→ **Exercise data**:

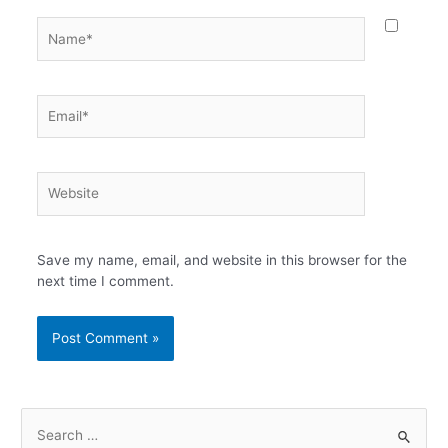
Name*
Email*
Website
Save my name, email, and website in this browser for the
next time I comment.
S
e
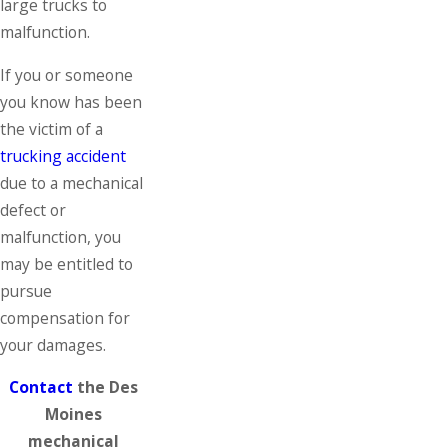
large trucks to
malfunction.
If you or someone
you know has been
the victim of a
trucking accident
due to a mechanical
defect or
malfunction, you
may be entitled to
pursue
compensation for
your damages.
Contact
the Des
Moines
mechanical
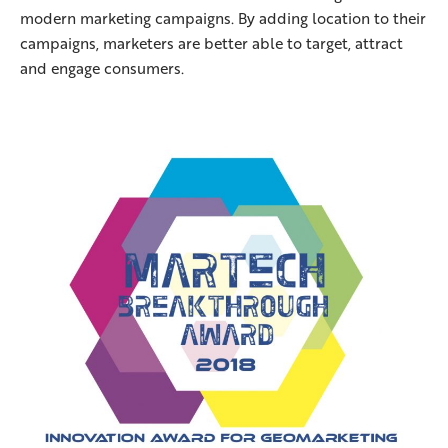
modern marketing campaigns. By adding location to their
campaigns, marketers are better able to target, attract
and engage consumers.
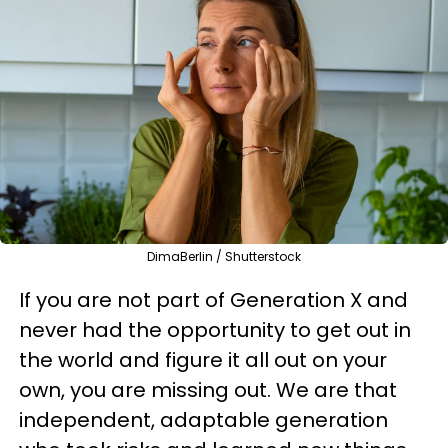
DimaBerlin / Shutterstock
If you are not part of Generation X and
never had the opportunity to get out in
the world and figure it all out on your
own, you are missing out. We are that
independent, adaptable generation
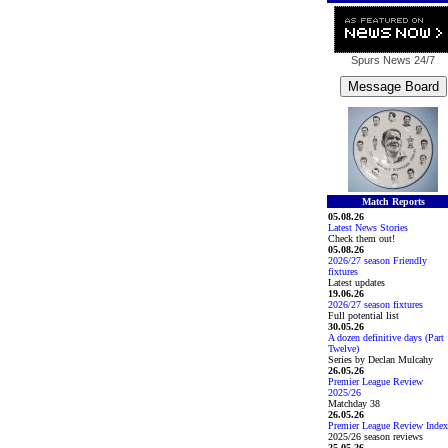
Spurs News
24/7
Match Reports
05.08.26
Latest News Stories
Check them out!
05.08.26
2026/27 season Friendly
fixtures
Latest updates
19.06.26
2026/27 season fixtures
Full potential list
30.05.26
A dozen definitive days (Part
Twelve)
Series by Declan Mulcahy
26.05.26
Premier League Review
2025/26
Matchday 38
26.05.26
Premier League Review Index
2025/26 season reviews
25.05.26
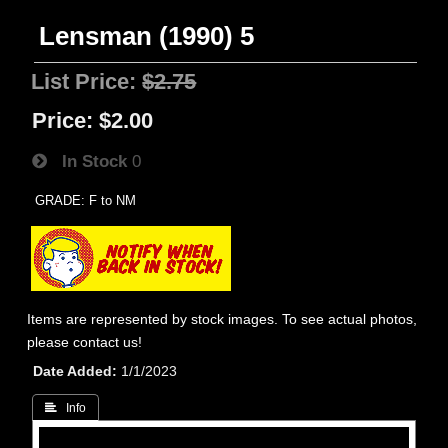
Lensman (1990) 5
List Price:
$2.75
Price:
$2.00
In Stock
0
GRADE: F to NM
Items are represented by stock images. To see actual photos,
please contact us!
Date Added
1/1/2023
 Info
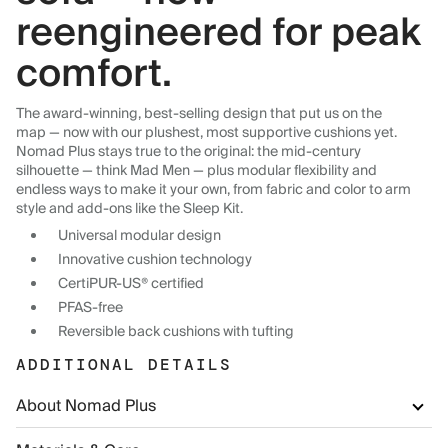
reengineered for peak
comfort.
The award-winning, best-selling design that put us on the
map — now with our plushest, most supportive cushions yet.
Nomad Plus stays true to the original: the mid-century
silhouette — think Mad Men — plus modular flexibility and
endless ways to make it your own, from fabric and color to arm
style and add-ons like the Sleep Kit.
Universal modular design
Innovative cushion technology
CertiPUR-US® certified
PFAS-free
Reversible back cushions with tufting
ADDITIONAL DETAILS
About Nomad Plus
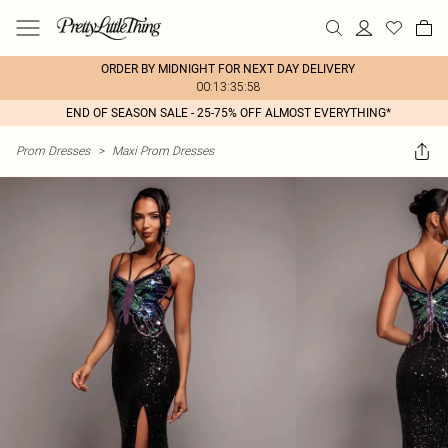
ORDER BY MIDNIGHT FOR NEXT DAY DELIVERY
00:13:35:58
END OF SEASON SALE - 25-75% OFF ALMOST EVERYTHING*
Prom Dresses
>
Maxi Prom Dresses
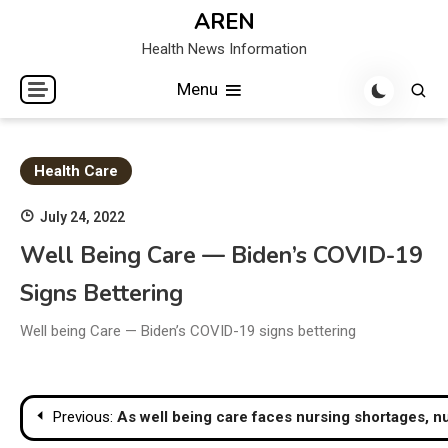
Skip
AREN
to
Health News Information
content
Menu
Health Care
July 24, 2022
Well Being Care — Biden’s COVID-19
Signs Bettering
Well being Care — Biden’s COVID-19 signs bettering
Post
Previous:
As well being care faces nursing shortages, nu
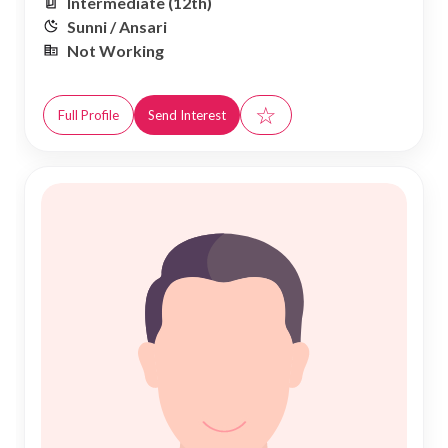
Intermediate (12th)
Sunni / Ansari
Not Working
☆
Full Profile
Send Interest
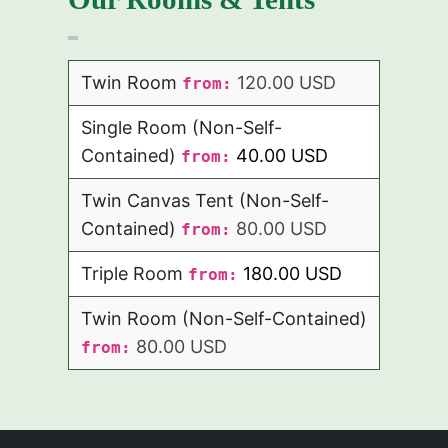
Twin Room
120.00 USD
from:
Single Room (Non-Self-
Contained)
40.00 USD
from:
Twin Canvas Tent (Non-Self-
Contained)
80.00 USD
from:
Triple Room
180.00 USD
from:
Twin Room (Non-Self-Contained)
80.00 USD
from:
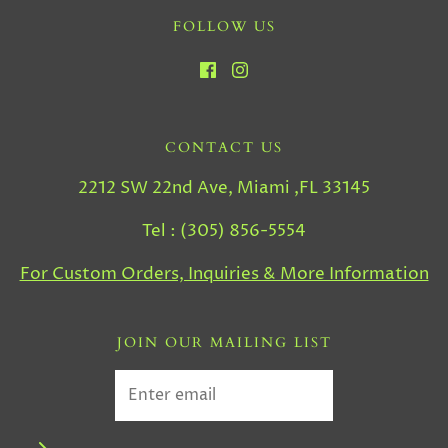
FOLLOW US
CONTACT US
2212 SW 22nd Ave, Miami ,FL 33145
Tel : (305) 856-5554
For Custom Orders, Inquiries & More Information
JOIN OUR MAILING LIST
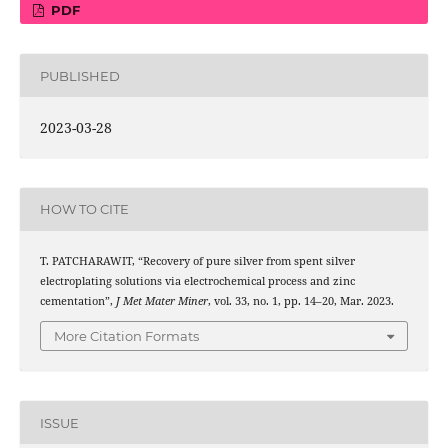
PDF
PUBLISHED
2023-03-28
HOW TO CITE
T. PATCHARAWIT, “Recovery of pure silver from spent silver
electroplating solutions via electrochemical process and zinc
cementation”,
J Met Mater Miner
, vol. 33, no. 1, pp. 14–20, Mar. 2023.
More Citation Formats
ISSUE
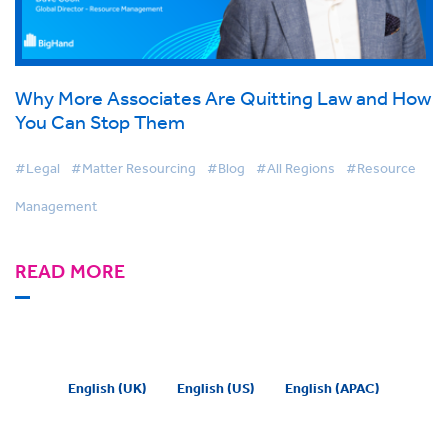
Why More Associates Are Quitting Law and How
You Can Stop Them
#Legal
#Matter Resourcing
#Blog
#All Regions
#Resource
Management
READ MORE
English (UK)
English (US)
English (APAC)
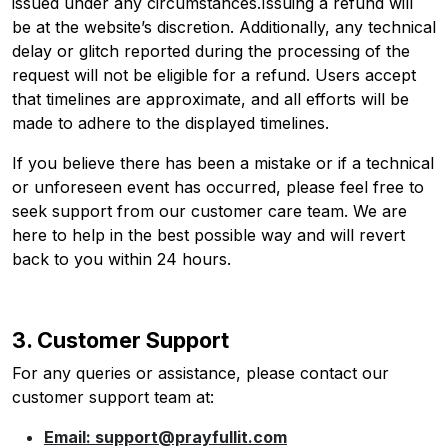
issued under any circumstances.Issuing a refund will
be at the website’s discretion. Additionally, any technical
delay or glitch reported during the processing of the
request will not be eligible for a refund. Users accept
that timelines are approximate, and all efforts will be
made to adhere to the displayed timelines.
If you believe there has been a mistake or if a technical
or unforeseen event has occurred, please feel free to
seek support from our customer care team. We are
here to help in the best possible way and will revert
back to you within 24 hours.
3. Customer Support
For any queries or assistance, please contact our
customer support team at:
Email: support@prayfullit.com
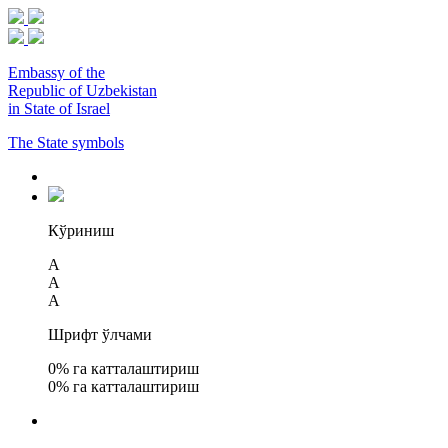
Embassy of the
Republic of Uzbekistan
in State of Israel
The State symbols
Кўриниш
A
A
A
Шрифт ўлчами
0
% га катталаштириш
0
% га катталаштириш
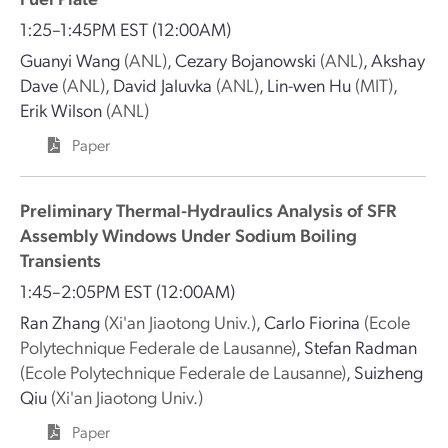
1:25–1:45PM EST
(12:00AM)
Guanyi Wang
(ANL)
,
Cezary Bojanowski
(ANL)
,
Akshay
Dave
(ANL)
,
David Jaluvka
(ANL)
,
Lin-wen Hu
(MIT)
,
Erik Wilson
(ANL)
Paper
Preliminary Thermal-Hydraulics Analysis of SFR
Assembly Windows Under Sodium Boiling
Transients
1:45–2:05PM EST
(12:00AM)
Ran Zhang
(Xi'an Jiaotong Univ.)
,
Carlo Fiorina
(Ecole
Polytechnique Federale de Lausanne)
,
Stefan Radman
(Ecole Polytechnique Federale de Lausanne)
,
Suizheng
Qiu
(Xi'an Jiaotong Univ.)
Paper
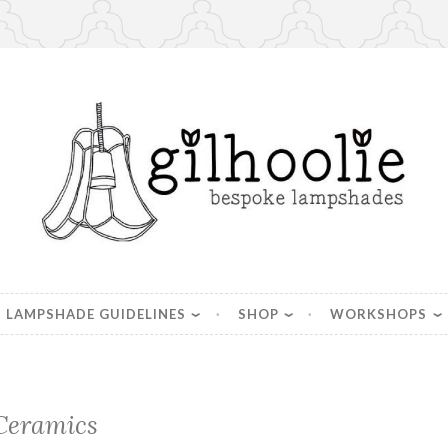
es, handmade in Berkshire
LAMPSHADE GUIDELINES
SHOP
WORKSHOPS
Ceramics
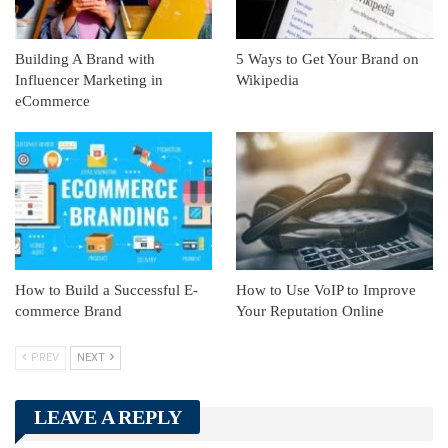
Building A Brand with
5 Ways to Get Your Brand on
Influencer Marketing in
Wikipedia
eCommerce
How to Build a Successful E-
How to Use VoIP to Improve
commerce Brand
Your Reputation Online
PREV
NEXT
LEAVE A REPLY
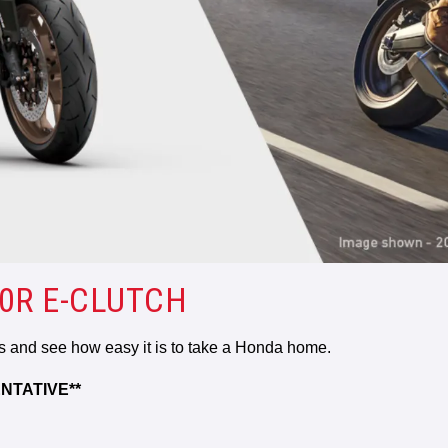
0R E-CLUTCH
rs and see how easy it is to take a Honda home.
NTATIVE**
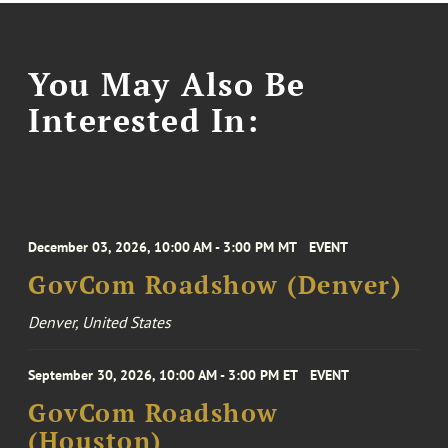
You May Also Be
Interested In:
December 03, 2026, 10:00 AM - 3:00 PM MT
EVENT
GovCom Roadshow (Denver)
Denver, United States
September 30, 2026, 10:00 AM - 3:00 PM ET
EVENT
GovCom Roadshow
(Houston)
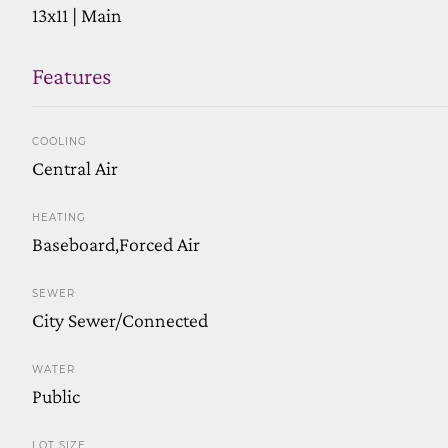
13x11 | Main
Features
COOLING
Central Air
HEATING
Baseboard,Forced Air
SEWER
City Sewer/Connected
WATER
Public
LOT SIZE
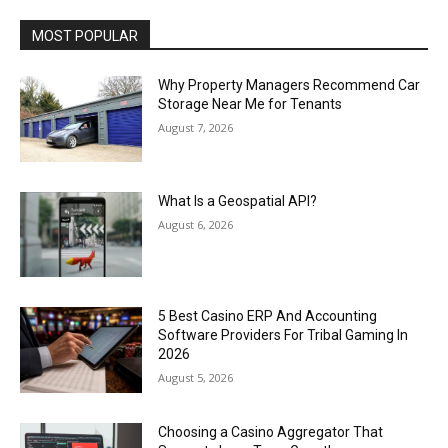
MOST POPULAR
Why Property Managers Recommend Car
Storage Near Me for Tenants
August 7, 2026
What Is a Geospatial API?
August 6, 2026
5 Best Casino ERP And Accounting
Software Providers For Tribal Gaming In
2026
August 5, 2026
Choosing a Casino Aggregator That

→ **Aim of the exercise**:
Among the entries above, locate the line with "customer support team" and the line with "5 Ways to Get Your Brand on". Give those two lines and all lines between them again, exactly, leaving out the pictures.

→ **Result for this task**:
customer support team at:
Email: support@prayfullit.com
Embassy of the
Republic of Uzbekistan
in State of Israel
The State symbols
Кўриниш
A
A
A
Шрифт ўлчами
0
% га катталаштириш
0
% га катталаштириш
1:25–1:45PM EST
(12:00AM)
Guanyi Wang
(ANL)
,
Cezary Bojanowski
(ANL)
,
Akshay
Dave
(ANL)
,
David Jaluvka
(ANL)
,
Lin-wen Hu
(MIT)
,
Erik Wilson
(ANL)
Paper
Preliminary Thermal-Hydraulics Analysis of SFR
Assembly Windows Under Sodium Boiling
Transients
1:45–2:05PM EST
(12:00AM)
Ran Zhang
(Xi'an Jiaotong Univ.)
,
Carlo Fiorina
(Ecole
Polytechnique Federale de Lausanne)
,
Stefan Radman
(Ecole Polytechnique Federale de Lausanne)
,
Suizheng
Qiu
(Xi'an Jiaotong Univ.)
Paper
es, handmade in Berkshire
LAMPSHADE GUIDELINES
SHOP
WORKSHOPS
Ceramics
Building A Brand with
5 Ways to Get Your Brand on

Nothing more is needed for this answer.